Berdasarkan strategi dan keyakinan internal, Kemenkeu optimistis bahwa untuk tahun 2025, pertumbuhan ekonomi Indonesia bisa mencapai 5,2 persen. Bahkan, untuk tahun 2026, proyeksi pemerintah meningkat hingga 5,4 persen. “Bahkan kita melihat peluang akan lebih cepat lagi,” tegas Febrio, menunjukkan kepercayaan diri yang tinggi terhadap potensi ekonomi nasional.

Senada dengan optimisme tersebut, Chief Economist Bank Mandiri, Andry Asmoro, memperkirakan bahwa pertumbuhan ekonomi Indonesia akan menguat dalam beberapa kuartal mendatang. Proyeksi ini didorong oleh kombinasi kebijakan ekspansif pemerintah dan pelonggaran moneter yang konsisten dari Bank Indonesia (BI).

Menurut Asmoro, penempatan dana sebesar Rp 200 triliun oleh Kemenkeu ke dalam sistem perbankan, ditambah dengan lima kali penurunan suku bunga BI secara berturut-turut, akan secara signifikan meningkatkan likuiditas dan mendorong pertumbuhan kredit. “Yang pada akhirnya mendorong konsumsi rumah tangga dan aktivitas investasi, terutama pada kuartal IV 2025,” jelas Asmoro kepada Jawa Pos.

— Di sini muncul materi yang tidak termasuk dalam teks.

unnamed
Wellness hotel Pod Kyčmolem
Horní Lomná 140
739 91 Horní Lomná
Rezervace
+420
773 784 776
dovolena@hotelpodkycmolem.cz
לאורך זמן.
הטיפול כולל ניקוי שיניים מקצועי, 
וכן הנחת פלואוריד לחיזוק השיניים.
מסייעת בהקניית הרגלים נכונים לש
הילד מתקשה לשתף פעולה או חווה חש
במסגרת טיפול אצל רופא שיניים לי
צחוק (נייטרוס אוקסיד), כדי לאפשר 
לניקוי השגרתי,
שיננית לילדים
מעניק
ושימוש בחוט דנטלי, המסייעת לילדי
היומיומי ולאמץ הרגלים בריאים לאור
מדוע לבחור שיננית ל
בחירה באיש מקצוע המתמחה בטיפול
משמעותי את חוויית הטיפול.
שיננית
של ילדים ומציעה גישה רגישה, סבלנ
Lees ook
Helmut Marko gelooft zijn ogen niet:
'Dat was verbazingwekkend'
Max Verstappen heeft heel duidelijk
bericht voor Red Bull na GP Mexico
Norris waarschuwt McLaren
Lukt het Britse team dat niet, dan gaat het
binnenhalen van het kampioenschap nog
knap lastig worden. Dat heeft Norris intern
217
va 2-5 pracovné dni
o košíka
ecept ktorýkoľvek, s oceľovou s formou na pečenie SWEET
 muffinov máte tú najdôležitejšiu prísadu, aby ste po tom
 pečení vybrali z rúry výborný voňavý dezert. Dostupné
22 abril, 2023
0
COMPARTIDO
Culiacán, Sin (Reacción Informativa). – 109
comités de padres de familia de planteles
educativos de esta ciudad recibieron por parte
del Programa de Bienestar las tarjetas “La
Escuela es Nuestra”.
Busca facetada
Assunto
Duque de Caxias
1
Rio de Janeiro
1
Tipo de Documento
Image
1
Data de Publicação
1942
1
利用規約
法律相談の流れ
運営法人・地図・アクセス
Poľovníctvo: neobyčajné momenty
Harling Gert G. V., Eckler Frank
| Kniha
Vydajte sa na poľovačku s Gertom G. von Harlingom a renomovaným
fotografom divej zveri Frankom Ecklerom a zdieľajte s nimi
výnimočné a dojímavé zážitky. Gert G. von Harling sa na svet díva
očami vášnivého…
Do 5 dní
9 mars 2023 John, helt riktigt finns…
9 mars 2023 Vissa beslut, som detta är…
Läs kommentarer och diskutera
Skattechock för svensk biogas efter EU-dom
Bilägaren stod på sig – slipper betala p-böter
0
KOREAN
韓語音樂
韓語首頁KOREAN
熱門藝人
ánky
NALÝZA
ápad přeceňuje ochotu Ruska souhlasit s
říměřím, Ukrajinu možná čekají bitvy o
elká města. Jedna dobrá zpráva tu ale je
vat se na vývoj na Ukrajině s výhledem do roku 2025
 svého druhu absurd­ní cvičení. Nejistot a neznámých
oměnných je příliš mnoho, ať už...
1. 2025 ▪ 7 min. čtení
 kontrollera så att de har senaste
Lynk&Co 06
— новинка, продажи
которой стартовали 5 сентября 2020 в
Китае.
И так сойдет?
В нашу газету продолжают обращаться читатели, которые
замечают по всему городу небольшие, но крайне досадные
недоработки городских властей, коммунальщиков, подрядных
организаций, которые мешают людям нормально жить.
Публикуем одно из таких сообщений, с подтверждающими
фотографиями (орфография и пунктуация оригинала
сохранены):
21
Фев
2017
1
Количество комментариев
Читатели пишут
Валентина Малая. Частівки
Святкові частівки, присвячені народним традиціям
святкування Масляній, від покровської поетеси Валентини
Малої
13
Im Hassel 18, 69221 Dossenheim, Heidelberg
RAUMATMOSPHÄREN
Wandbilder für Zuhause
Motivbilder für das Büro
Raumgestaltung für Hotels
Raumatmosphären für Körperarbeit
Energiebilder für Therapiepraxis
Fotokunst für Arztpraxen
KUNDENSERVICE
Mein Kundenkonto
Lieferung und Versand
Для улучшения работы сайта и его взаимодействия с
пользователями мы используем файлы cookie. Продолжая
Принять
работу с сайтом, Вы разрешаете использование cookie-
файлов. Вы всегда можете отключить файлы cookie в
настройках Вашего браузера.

Dengan mempertimbangkan dinamika ekonomi dan kebijakan yang berjalan, Andry Asmoro tetap mempertahankan proyeksi pertumbuhan ekonomi Indonesia akan mencapai 5,0 persen pada 2025 dan 5,2 persen pada 2026. “Mencerminkan dampak berkelanjutan dari kebijakan yang akomodatif dan pemulihan yang stabil pada komponen permintaan domestik,” terang alumnus Fakultas Ekonomi Universitas Indonesia 1995 itu, memberikan pandangan yang komprehensif mengenai prospek ekonomi nasional.